Feudalism, American Style

The question here is whether or not any sort of feudalism could have emerged in North America among the various Native American tribes. For example, could a more powerful tribe-such as the Iroquois-have developed the concept as their territory expanded?
 
You'd first need to define feudalism.

However, if you're going by the usual construct, a dash of Ganshof, a bit of Marx, I think the answer is no. The basic principle that underlies this understanding of 'feudalism' is that people can be tied to the land they till. Most north American civilisations didn't grok that way. They tended to use broader food webs. Mesoamerica might do it (I'm not sure how 'feudal' the Mexican civilisations really were, but the impression that they were entirely centralistic god-emperorships seems to be exaggerated from what I've read).
 
I thought the Missippians had a sort of fuedalism. Centralized power, agricultural, strong social stratification. Not quite there, though. IMO, fuedalism in NA would stem from them, either directly or as inspiration.
 
It might be possible in the Mesoamerican area. City states had already existed there for hundreds, thousands of years. One or several wide-area empires, building upon the success of the Mexica or Tarascans, could establish something like European-feudalism.

To get to it though, you're going to need some steps first. In its most classic sense, feudalism refers to a set of reciprocal legal and military obligations among the warrior nobility, revolving around the three key concepts of lords, vassals, and fiefs. Many medieval historians have included a broader social aspect, adding the peasantry bonds of manorialism, sometimes referred to as a "feudal society."

Basically to get something that most people can agree on as 'feudalism' or feudal-like you're going to need a weak, decentralized authority (king), several lords, vassals and etc in a widely arranged network and hierarchy (nobles), warriors-for-hire, usually paid for in land grants and rights (knights), a large and suppressed peasantry that is tied to the land (which do not own or rent the land upon which they work), that constitutes at least 9/10ths of the population and does all the work, mostly agricultural (peasantry/serfs), and a over-arching uniting religion with its own caste of priests and etc that interacts both outside of and in-between the nobility, the king, the knights, and the serfs.
 
Feudalism as we understand also has a ton to do with security. What is the point of having a King+bureaucracy if they can't defend you? Thus power is devolved until you get to a level that is effective for defense. It also has to do of course with the economy. If you don't have a good basis for a monetary economy or your money is being drained off (both the case in early-middle-ages Europe) then you have to find something else to pay and one way to support warriors without having to pay them yourself, is with land.

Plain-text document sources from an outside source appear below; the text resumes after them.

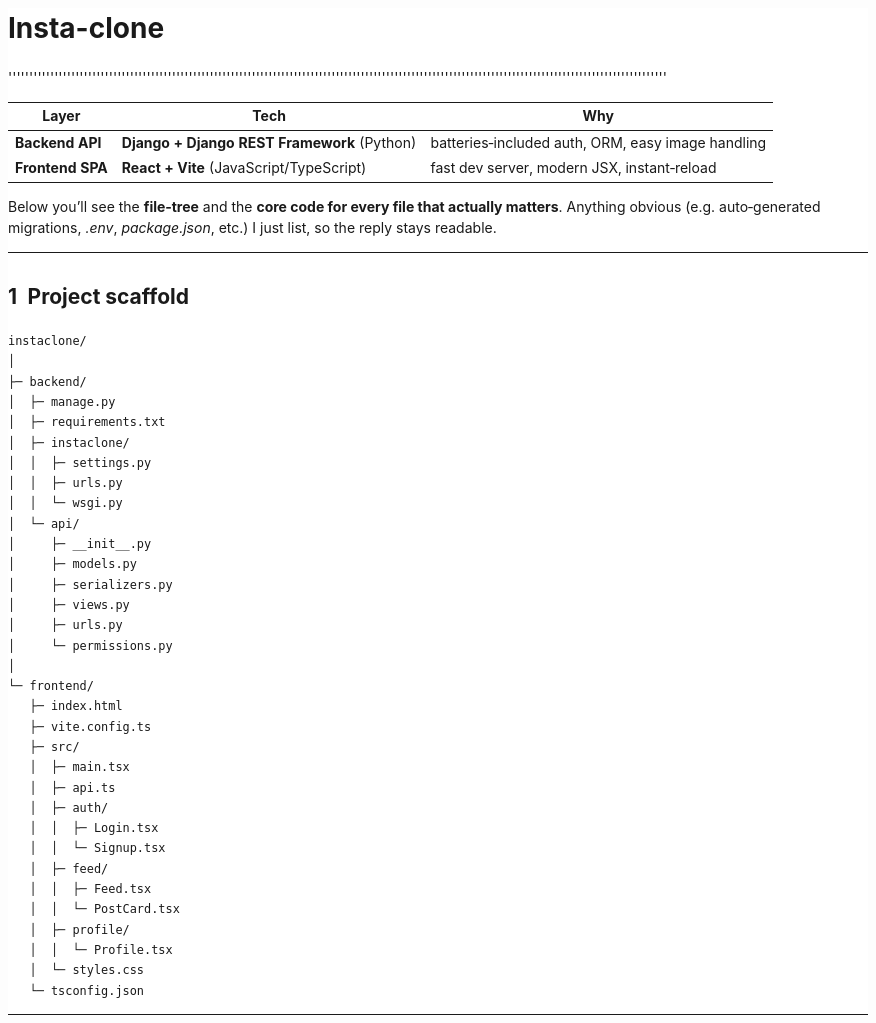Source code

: # Insta-clone
'''''''''''''''''''''''''''''''''''''''''''''''''''''''''''''''''''''''''''''''''''''''''''''''''''''''''''''''''''''''''''''''''''''''''''''''''''''''''''''

   

| Layer            | Tech                                        | Why                                               |
| ---------------- | ------------------------------------------- | ------------------------------------------------- |
| **Backend API**  | **Django + Django REST Framework** (Python) | batteries‑included auth, ORM, easy image handling |
| **Frontend SPA** | **React + Vite** (JavaScript/TypeScript)    | fast dev server, modern JSX, instant‑reload       |

Below you’ll see the **file‑tree** and the **core code for every file that actually matters**.
Anything obvious (e.g. auto‑generated migrations, *.env*, *package.json*, etc.) I just list, so the reply stays readable.

---

## 1 Project scaffold

```
instaclone/
│
├─ backend/
│  ├─ manage.py
│  ├─ requirements.txt
│  ├─ instaclone/
│  │  ├─ settings.py
│  │  ├─ urls.py
│  │  └─ wsgi.py
│  └─ api/
│     ├─ __init__.py
│     ├─ models.py
│     ├─ serializers.py
│     ├─ views.py
│     ├─ urls.py
│     └─ permissions.py
│
└─ frontend/
   ├─ index.html
   ├─ vite.config.ts
   ├─ src/
   │  ├─ main.tsx
   │  ├─ api.ts
   │  ├─ auth/
   │  │  ├─ Login.tsx
   │  │  └─ Signup.tsx
   │  ├─ feed/
   │  │  ├─ Feed.tsx
   │  │  └─ PostCard.tsx
   │  ├─ profile/
   │  │  └─ Profile.tsx
   │  └─ styles.css
   └─ tsconfig.json
```

---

It might be interesting to see what happens if you get horses early. For a whimsical PoD, let's say the Vikings introduce horses to NA in 1000 or whenever they arrived and the horse spreads as both a means of transportation and a farm animal. The plains dwellers will probably do what they did in OTL, transform into steppe-nomad types, but the effect on eastern tribes might be worth thinking about.

As a bonus you also get some animal diseases so you might mitigate or make the Columbian exchange a little more fair.